10.1.3. Un décalage fréquent entre compétences réelles et compétences supposées

Dans la région du Pilat, il ressort donc que les cas de surestimation des compétences sont peu nombreux : ils sont presque exclusivement le fait de certains anciens locuteurs et peut-être de quelques locuteurs tardifs âgés. Ces cas sont surtout attestés dans les localités où la vitalité du patois est très faible : ces locuteurs ont rarement l'occasion de confronter leur parler à celui d'autres dialectophones et ils sont souvent les derniers de leur village à connaître le patois, ou pensent être les seuls et ils passent, auprès des habitants, pour en être les derniers locuteurs (ce qui n’est pas toujours le cas).

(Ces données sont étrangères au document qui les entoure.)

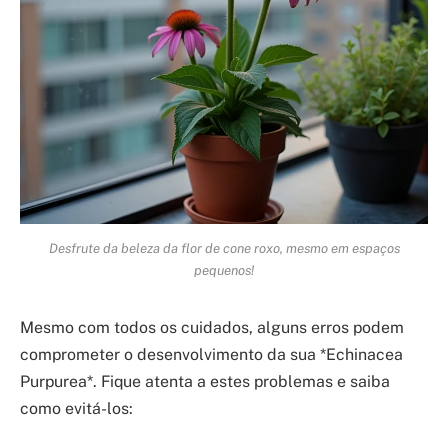
Desfrute da beleza da flor de cone roxo, mesmo em espaços
pequenos!
Mesmo com todos os cuidados, alguns erros podem
comprometer o desenvolvimento da sua *Echinacea
Purpurea*. Fique atenta a estes problemas e saiba
como evitá-los: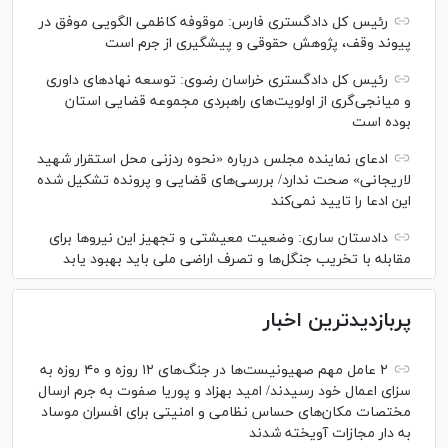
رئیس کل دادگستری فارس: موقوفه کاظمی الگویی موفق در
پیوند وقف، پژوهش حقوقی و پیشگیری از جرم است
رئیس کل دادگستری خراسان رضوی: توسعه نهاد‌های داوری
و میانجی‌گری از اولویت‌های راهبردی مجموعه قضایی استان
بوده است
ادعای نماینده مجلس درباره «نحوه ردزنی محل استقرار شهید
لاریجانی» صحت ندارد/ بررسی‌های قضایی و پرونده تشکیل شده
این ادعا را تایید نمی‌کند
دادستان ساری: وضعیت معیشتی و تجهیز این نیرو‌ها برای
مقابله با تخریب جنگل‌ها و تصرف اراضی ملی باید بهبود یابد
پربازدیدترین اخبار
۲ عامل مهم صهیونیست‌ها در جنگ‌های ۱۲ روزه و ۴۰ روزه به
سزای اعمال خود رسیدند/ امید بهزاد و پوریا صفوت به جرم ارسال
مختصات مکان‌های حساس نظامی و امنیتی برای افسران موساد
به دار مجازات آویخته شدند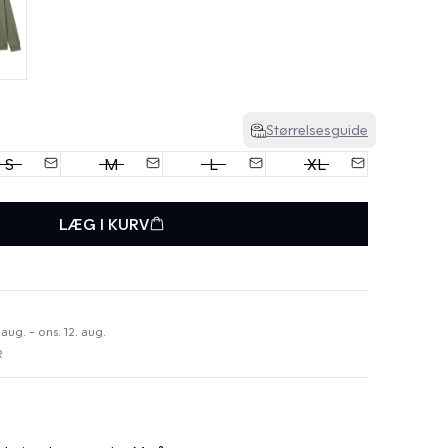
Størrelsesguide
S
M
L
XL
LÆG I KURV
 aug. - ons. 12. aug.
R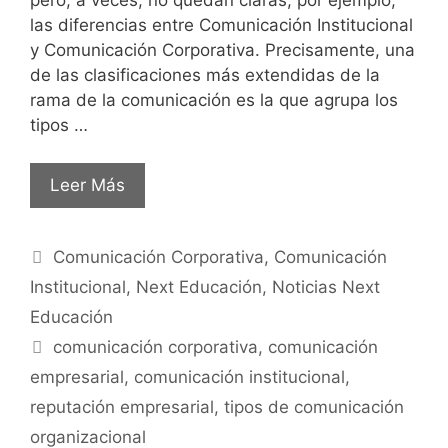
las diferencias entre Comunicación Institucional
y Comunicación Corporativa. Precisamente, una
de las clasificaciones más extendidas de la
rama de la comunicación es la que agrupa los
tipos …
Leer Más
Comunicación Corporativa
,
Comunicación
Institucional
,
Next Educación
,
Noticias Next
Educación
comunicación corporativa
,
comunicación
empresarial
,
comunicación institucional
,
reputación empresarial
,
tipos de comunicación
organizacional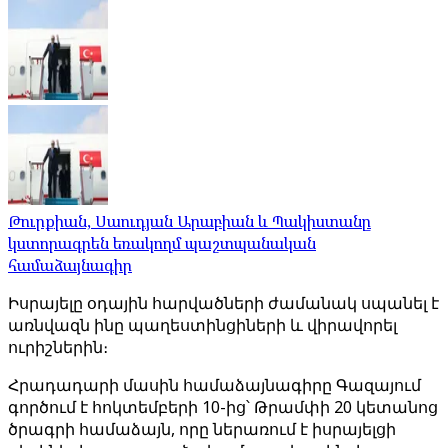
Թուրքիան, Սաուդյան Արաբիան և Պակիստանը
կստորագրեն եռակողմ պաշտպանական
համաձայնագիր
Իսրայելը օդային հարվածների ժամանակ սպանել է
առնվազն ինը պաղեստինցիների և վիրավորել
ուրիշներին։
Հրադադարի մասին համաձայնագիրը Գազայում
գործում է հոկտեմբերի 10-ից՝ Թրամփի 20 կետանոց
ծրագրի համաձայն, որը ներառում է իսրայելցի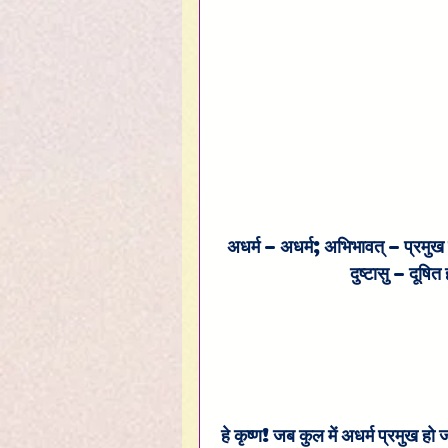
अधर्म – अधर्म; अभिभावत् – प्रमुख होने
दुष्टासु – दूषित
हे कृष्ण! जब कुल में अधर्म प्रमुख हो जा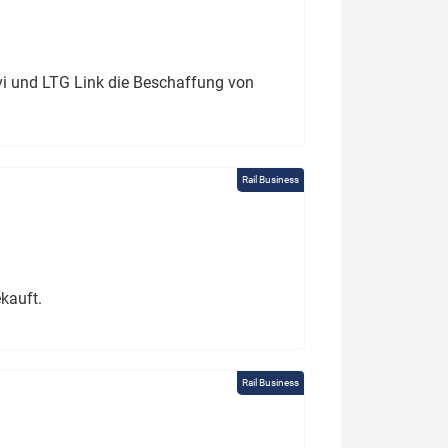
ivi und LTG Link die Beschaffung von
Rail Business
kauft.
Rail Business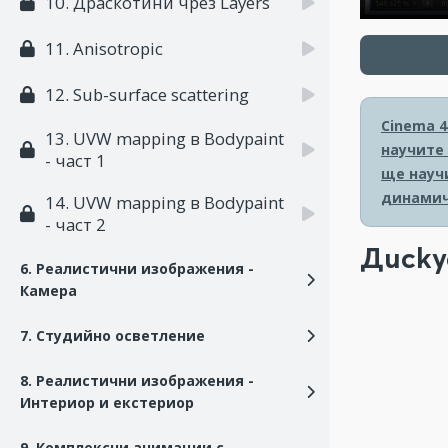
10. Драскотини чрез Layers
11. Anisotropic
12. Sub-surface scattering
Cinema 4
13. UVW mapping в Bodypaint
научите
- част 1
ще науч
динамич
14. UVW mapping в Bodypaint
- част 2
Диску
6. Реалистични изображения -
Камера
7. Студийно осветление
8. Реалистични изображения -
Интериор и екстериор
9. Комплексни анимации с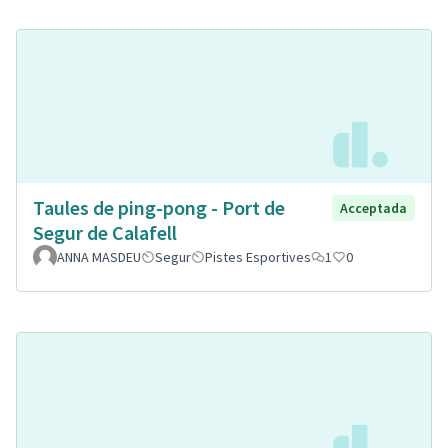
Taules de ping-pong - Port de
Acceptada
Segur de Calafell
ANNA MASDEU
Segur
Pistes Esportives
1
0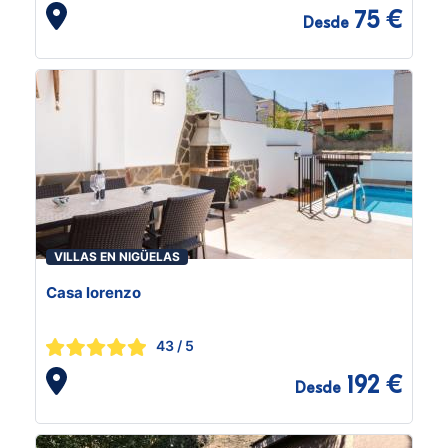
75 €
Desde
VILLAS EN NIGÜELAS
Casa lorenzo
43
/ 5
192 €
Desde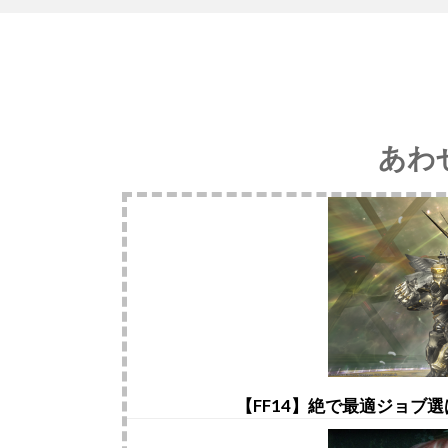
あわ
【FF14】絶で最適ジョブ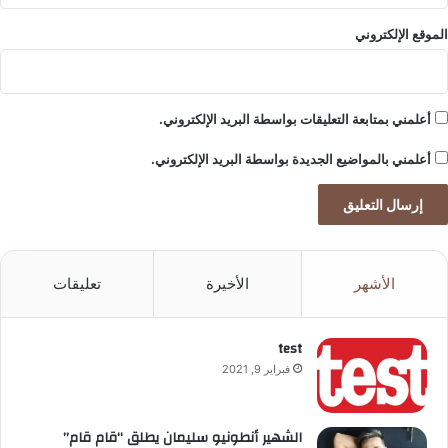
الموقع الإلكتروني
أعلمني بمتابعة التعليقات بواسطة البريد الإلكتروني.
أعلمني بالمواضيع الجديدة بواسطة البريد الإلكتروني.
الأشهر
الأخيرة
تعليقات
test
فبراير 9, 2021
الشهير أنطونيو سليمان يطلق “قام قام”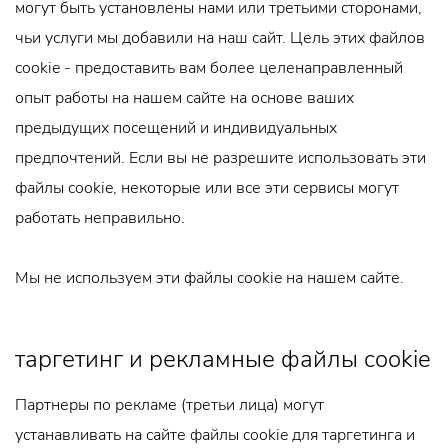
могут быть установлены нами или третьими сторонами,
чьи услуги мы добавили на наш сайт. Цель этих файлов
cookie - предоставить вам более целенаправленный
опыт работы на нашем сайте на основе ваших
предыдущих посещений и индивидуальных
предпочтений. Если вы не разрешите использовать эти
файлы cookie, некоторые или все эти сервисы могут
работать неправильно.
Мы не используем эти файлы cookie на нашем сайте.
таргетинг и рекламные файлы cookie
Партнеры по рекламе (третьи лица) могут
устанавливать на сайте файлы cookie для таргетинга и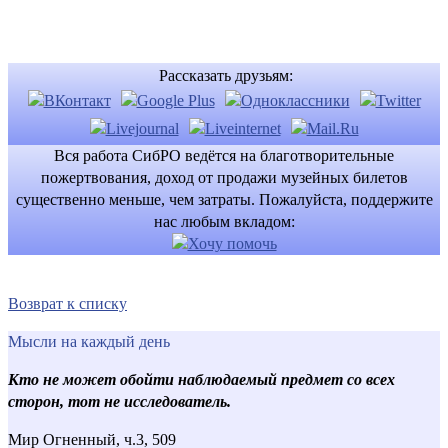
Рассказать друзьям:
Вся работа СибРО ведётся на благотворительные
пожертвования, доход от продажи музейных билетов
существенно меньше, чем затраты. Пожалуйста, поддержите
нас любым вкладом:
Возврат к списку
Мысли на каждый день
Кто не может обойти наблюдаемый предмет со всех
сторон, тот не исследователь.
Мир Огненный, ч.3, 509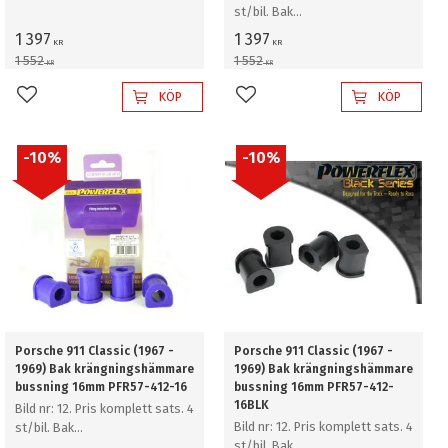
st/bil. Bak
krängningshämmare bussning
krängningshämmare bussning
15mm
1 397
1 397
KR
KR
15mm
1 552
1 552
KR
KR
KÖP
KÖP
Lägg till i favoriter
Lägg till i favoriter
10
%
10
%
Porsche 911 Classic (1967 -
Porsche 911 Classic (1967 -
1969) Bak krängningshämmare
1969) Bak krängningshämmare
bussning 16mm PFR57-412-16
bussning 16mm PFR57-412-
16BLK
Bild nr: 12. Pris komplett sats. 4
Bild nr: 12. Pris komplett sats. 4
st/bil. Bak
st/bil. Bak
krängningshämmare bussning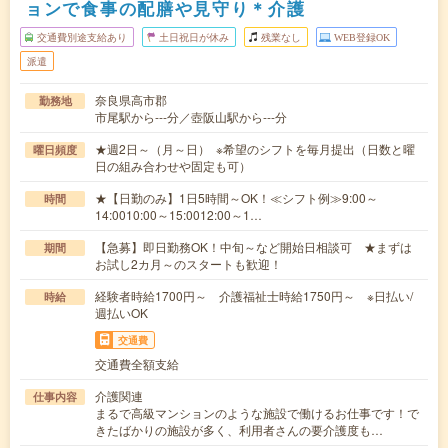
ョンで食事の配膳や見守り＊介護
交通費別途支給あり
土日祝日が休み
残業なし
WEB登録OK
派遣
奈良県高市郡
勤務地
市尾駅から---分／壺阪山駅から---分
★週2日～（月～日） ※希望のシフトを毎月提出（日数と曜
曜日頻度
日の組み合わせや固定も可）
★【日勤のみ】1日5時間～OK！≪シフト例≫9:00～
時間
14:0010:00～15:0012:00～1…
【急募】即日勤務OK！中旬～など開始日相談可 ★まずは
期間
お試し2カ月～のスタートも歓迎！
経験者時給1700円～ 介護福祉士時給1750円～ ※日払い/
時給
週払いOK
交通費
交通費全額支給
介護関連
仕事内容
まるで高級マンションのような施設で働けるお仕事です！で
きたばかりの施設が多く、利用者さんの要介護度も…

A l'opposé, les personnes qui sous-estiment leurs compétences en patois sont très nombreuses. Elles se recrutent essentiellement parmi les locuteurs dont les compétences sont partielles : anciens locuteurs, semi-locuteurs jeunes ou âgés. Leur manque de pratique active mais aussi passive puisque le patois s'entend aujourd'hui rarement, explique ce décalage entre compétences réelles et compétences supposées.

Toutefois, pour les semi-locuteurs les plus compétents, même la pratique du patois ou les bons résultats à des tests linguistiques ne parviennent pas à modifier leur propre jugement sur leurs compétences : élevés de manière qu'ils soient non-locuteurs, ils persistent à se considérer comme tel même si leur exposition au patois leur a permis de développer de très grandes compétences181.

Quant aux locuteurs muets, on peut s'interroger sur la sincérité de leurs propos concernant leurs compétences : quand ils affirment qu'ils maîtrisent mal le patois, il n'est pas certain que ce soit réellement leur opinion. C’est plutôt ce qu'ils veulent laisser paraître, ne désirant pas passer pour des patoisants.

Notes
181.

V. Châtenet indique que, dans le village de Saône-et-Loire où elle a enquêté (Saint-Gervais-sur-Couches), les "personnes (les plus de 40 ans) connaissent très bien le patois et sont capables de le parler. Mais ils ne le font pas. Si on leur parle en patois, ils répondent en français" (Châtenet 2000, p. 38). Cette catégorie de locuteurs pourrait s’apparenter à celle des semi-locuteurs âgés de la région du Pilat.